Nine Wallacean subgroups are identified, along with their internal structures. Light is she2026d on languages whose classification has been unclear. Discontinuities in the historical phonology suggest different groups speaking different Austronesian languages got off different boats at different places, probably at different times. No evidence is found supporting a monolithic Austronesian advance through the region, nor a common Austronesian parent language below PMP that links all Wallacean subgroups.
Speakers of SVO Austronesian languages with prepositions, preverbal negation, numbers before nouns, and post-posed possessors came into contact with speakers of languages of unrelated Papuan families, with postpositions, clause-final negation, numbers following nouns, preposed possessors, and other features of SOV languages. Austronesian languages adopted these features but not uniformly, such that features attributed to contact are uneven across the region. Some are not found in some subgroups or branches within subgroups. Distribution maps of phonological, grammatical, and lexical features show many features are not found in all subgroups, do not align with each other, and some are found outside the region. Austronesian languages in the region are a kind of uneven hybrid that make them typologically different from Austronesian languages to the west and north.

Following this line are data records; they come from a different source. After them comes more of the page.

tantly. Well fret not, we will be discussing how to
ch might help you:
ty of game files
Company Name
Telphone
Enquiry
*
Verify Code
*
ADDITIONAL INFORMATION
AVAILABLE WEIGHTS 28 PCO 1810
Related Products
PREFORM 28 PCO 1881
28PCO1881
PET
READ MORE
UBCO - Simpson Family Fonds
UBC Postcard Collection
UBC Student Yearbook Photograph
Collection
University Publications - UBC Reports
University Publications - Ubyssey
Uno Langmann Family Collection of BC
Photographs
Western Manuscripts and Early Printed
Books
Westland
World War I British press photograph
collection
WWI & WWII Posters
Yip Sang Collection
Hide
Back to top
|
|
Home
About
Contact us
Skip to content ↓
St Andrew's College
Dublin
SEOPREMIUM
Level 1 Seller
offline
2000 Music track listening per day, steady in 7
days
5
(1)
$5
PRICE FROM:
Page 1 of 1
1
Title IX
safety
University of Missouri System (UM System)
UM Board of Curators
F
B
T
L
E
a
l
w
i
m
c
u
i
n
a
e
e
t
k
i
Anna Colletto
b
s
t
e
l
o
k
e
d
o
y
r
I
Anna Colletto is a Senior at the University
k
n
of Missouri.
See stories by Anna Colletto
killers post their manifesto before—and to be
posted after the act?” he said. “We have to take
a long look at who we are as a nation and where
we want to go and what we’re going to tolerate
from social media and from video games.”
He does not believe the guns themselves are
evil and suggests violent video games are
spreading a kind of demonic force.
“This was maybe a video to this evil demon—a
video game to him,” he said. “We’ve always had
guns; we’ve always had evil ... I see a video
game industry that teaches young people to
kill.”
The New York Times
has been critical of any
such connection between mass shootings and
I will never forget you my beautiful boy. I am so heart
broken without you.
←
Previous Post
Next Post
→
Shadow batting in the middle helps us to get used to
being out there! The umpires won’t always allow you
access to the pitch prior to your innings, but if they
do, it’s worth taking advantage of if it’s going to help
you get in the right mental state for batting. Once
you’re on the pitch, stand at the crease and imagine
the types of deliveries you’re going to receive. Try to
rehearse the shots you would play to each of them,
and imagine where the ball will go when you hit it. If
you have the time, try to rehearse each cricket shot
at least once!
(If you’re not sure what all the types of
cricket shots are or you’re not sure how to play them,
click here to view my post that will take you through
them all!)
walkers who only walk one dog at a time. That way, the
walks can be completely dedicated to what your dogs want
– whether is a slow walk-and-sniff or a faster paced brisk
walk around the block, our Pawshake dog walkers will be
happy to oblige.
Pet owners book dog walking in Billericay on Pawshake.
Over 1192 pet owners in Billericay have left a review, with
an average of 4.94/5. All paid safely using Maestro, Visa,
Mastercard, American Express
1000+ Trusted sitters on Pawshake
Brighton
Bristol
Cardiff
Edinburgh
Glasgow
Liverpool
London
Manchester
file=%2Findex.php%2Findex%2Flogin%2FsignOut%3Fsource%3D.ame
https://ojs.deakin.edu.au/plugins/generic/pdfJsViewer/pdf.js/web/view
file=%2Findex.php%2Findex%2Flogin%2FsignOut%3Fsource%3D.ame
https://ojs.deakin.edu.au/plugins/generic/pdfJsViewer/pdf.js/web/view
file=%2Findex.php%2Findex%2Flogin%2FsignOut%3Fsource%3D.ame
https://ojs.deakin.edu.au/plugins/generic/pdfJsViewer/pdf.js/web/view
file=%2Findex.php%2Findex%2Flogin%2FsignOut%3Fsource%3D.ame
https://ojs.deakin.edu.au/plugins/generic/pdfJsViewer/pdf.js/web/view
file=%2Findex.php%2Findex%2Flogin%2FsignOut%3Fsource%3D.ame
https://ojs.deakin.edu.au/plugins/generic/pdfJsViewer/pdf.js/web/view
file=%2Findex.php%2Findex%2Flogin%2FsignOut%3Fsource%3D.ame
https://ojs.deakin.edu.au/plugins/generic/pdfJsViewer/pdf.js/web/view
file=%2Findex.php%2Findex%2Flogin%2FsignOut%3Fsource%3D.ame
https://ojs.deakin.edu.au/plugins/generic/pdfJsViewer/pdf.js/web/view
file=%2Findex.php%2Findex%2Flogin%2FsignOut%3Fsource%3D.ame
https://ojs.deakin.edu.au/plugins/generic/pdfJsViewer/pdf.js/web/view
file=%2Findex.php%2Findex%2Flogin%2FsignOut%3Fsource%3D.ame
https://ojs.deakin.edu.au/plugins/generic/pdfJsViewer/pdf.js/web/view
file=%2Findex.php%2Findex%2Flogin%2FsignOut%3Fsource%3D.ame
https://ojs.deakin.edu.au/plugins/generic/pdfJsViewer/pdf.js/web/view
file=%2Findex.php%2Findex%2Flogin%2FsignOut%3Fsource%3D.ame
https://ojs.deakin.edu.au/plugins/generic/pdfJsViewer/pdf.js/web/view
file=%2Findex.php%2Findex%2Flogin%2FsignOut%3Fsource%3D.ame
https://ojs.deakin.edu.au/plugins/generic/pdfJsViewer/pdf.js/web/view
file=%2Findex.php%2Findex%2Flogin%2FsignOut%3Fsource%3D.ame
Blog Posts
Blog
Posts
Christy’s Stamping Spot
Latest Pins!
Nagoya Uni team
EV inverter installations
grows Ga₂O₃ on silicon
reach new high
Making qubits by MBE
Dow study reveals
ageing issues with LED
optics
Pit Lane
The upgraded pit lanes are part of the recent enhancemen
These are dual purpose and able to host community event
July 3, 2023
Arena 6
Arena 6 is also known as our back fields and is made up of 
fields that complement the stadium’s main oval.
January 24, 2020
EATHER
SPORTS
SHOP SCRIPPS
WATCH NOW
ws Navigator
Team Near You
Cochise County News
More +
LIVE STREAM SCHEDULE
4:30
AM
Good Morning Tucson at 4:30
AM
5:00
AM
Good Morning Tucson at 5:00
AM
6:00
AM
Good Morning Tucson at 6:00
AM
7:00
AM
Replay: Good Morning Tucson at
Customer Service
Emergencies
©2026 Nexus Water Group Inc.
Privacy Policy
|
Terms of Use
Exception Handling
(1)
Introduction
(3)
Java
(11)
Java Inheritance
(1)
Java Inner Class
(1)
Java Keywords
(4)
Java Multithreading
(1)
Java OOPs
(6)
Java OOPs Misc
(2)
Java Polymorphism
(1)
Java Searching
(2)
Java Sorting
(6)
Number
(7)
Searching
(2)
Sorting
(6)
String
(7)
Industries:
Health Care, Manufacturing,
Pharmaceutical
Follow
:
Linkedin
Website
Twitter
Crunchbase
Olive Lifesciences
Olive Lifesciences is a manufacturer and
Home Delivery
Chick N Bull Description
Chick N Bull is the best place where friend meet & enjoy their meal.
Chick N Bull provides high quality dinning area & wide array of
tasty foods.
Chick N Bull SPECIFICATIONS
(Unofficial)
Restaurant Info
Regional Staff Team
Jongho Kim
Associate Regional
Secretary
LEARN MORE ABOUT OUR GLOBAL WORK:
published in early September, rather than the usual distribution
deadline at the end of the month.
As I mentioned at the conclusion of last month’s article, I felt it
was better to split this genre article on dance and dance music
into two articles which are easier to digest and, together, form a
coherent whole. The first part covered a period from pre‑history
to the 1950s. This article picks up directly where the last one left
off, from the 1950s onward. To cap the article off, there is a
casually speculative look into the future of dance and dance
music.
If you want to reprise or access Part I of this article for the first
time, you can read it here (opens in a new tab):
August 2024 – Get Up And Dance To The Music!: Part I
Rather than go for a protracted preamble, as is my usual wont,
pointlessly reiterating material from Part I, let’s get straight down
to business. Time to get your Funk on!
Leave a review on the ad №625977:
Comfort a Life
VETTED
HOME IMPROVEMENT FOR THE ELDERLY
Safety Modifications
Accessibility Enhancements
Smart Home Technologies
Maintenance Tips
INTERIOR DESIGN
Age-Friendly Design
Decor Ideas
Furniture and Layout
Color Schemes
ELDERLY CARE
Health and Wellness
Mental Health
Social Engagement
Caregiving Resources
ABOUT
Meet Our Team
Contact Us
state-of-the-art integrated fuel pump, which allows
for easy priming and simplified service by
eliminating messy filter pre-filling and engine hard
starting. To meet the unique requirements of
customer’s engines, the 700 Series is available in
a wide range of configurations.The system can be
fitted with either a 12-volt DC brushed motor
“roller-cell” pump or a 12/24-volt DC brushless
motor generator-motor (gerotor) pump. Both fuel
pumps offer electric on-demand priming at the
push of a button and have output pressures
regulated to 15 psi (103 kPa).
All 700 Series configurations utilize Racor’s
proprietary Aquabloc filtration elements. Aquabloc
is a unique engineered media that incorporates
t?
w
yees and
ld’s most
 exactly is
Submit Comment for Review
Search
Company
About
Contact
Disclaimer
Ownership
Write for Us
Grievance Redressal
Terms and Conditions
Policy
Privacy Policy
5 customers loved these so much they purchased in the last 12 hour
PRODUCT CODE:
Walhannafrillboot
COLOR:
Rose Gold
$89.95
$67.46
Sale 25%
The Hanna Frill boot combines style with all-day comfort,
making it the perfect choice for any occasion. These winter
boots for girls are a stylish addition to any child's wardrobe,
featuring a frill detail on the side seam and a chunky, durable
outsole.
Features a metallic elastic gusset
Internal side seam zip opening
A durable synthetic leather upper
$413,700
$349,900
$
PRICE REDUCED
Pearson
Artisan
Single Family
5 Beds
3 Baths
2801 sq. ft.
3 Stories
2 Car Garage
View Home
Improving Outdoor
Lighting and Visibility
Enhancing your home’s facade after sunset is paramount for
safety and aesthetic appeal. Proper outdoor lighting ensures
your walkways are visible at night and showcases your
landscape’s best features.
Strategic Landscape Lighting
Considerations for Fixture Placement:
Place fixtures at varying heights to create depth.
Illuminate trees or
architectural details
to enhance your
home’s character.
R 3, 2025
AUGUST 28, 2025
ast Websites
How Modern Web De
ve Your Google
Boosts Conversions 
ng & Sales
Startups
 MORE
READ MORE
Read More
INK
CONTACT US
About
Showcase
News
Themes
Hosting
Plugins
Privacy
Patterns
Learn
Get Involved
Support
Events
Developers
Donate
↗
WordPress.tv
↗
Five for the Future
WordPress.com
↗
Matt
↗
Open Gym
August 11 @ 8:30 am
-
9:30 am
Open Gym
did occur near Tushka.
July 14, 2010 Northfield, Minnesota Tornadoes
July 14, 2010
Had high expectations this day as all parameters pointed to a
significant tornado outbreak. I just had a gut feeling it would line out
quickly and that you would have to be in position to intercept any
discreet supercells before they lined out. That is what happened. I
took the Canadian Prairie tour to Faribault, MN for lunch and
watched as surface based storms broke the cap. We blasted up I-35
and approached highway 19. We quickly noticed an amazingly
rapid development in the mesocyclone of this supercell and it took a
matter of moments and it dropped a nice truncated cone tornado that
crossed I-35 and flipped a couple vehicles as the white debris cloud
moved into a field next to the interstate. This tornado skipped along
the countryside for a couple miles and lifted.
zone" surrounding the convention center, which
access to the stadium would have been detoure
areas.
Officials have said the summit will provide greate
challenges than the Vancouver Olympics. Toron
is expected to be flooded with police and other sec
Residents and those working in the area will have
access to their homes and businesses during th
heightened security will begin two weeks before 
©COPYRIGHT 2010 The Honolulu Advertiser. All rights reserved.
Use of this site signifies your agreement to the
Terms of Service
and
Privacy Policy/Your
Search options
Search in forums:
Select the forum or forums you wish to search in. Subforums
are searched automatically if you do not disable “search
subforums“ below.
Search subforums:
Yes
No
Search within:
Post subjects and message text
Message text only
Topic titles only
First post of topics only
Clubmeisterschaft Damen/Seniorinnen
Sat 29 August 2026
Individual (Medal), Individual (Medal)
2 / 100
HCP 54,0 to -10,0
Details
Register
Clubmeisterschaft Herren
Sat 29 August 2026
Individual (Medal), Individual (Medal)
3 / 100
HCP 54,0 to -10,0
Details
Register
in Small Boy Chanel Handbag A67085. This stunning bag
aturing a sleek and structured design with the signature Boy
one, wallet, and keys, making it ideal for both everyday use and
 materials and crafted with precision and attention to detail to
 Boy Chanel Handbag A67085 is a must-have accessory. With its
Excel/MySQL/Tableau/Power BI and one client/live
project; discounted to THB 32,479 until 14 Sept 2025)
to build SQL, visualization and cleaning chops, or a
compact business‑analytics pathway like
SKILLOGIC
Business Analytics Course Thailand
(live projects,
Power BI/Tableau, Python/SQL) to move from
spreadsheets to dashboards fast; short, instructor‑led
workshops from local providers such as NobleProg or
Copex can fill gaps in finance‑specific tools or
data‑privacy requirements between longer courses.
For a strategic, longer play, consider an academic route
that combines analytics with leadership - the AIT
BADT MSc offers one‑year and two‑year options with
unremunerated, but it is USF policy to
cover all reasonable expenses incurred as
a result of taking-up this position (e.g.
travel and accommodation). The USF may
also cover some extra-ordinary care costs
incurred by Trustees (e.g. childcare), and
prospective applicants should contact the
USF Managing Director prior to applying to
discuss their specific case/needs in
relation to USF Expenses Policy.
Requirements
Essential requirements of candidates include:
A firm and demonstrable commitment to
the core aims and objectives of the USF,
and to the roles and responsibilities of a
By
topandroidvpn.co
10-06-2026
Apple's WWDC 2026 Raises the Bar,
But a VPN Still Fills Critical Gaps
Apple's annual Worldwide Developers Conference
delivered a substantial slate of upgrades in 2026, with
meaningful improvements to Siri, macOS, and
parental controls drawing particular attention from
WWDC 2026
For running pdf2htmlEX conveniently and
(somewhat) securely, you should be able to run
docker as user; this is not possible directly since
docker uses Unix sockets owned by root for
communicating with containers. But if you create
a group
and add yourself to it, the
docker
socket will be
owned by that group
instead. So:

The study evaluates earlier proposals along with new possibilities to link subgroups in different ways, but finds no exclusively shared innovations inherited from a common parent. Scenarios are explored of how Austronesian-speaking peoples came into the region. The uneven distribution of various features is addressed. Implications are many, and warrant a revised picture of the Austronesian world.
Several factors enabled this more in-depth study than has been previously possible. Both authors have extensive experience in the region. Many Dutch-era sources have become accessible online. Recent publications and unpublished data have been shared by others. This enabled the authors to glean data from 517 Austronesian and Papuan languages from within the region as well as to the west and east of it, providing context. Within the region, data have been gleaned from 292 varieties (256 Austronesian, 36 Papuan), some of which are now extinct. The volume is data rich with 334 data tables, 78 figures (including 32 maps), and 195 numbered examples/lists of data.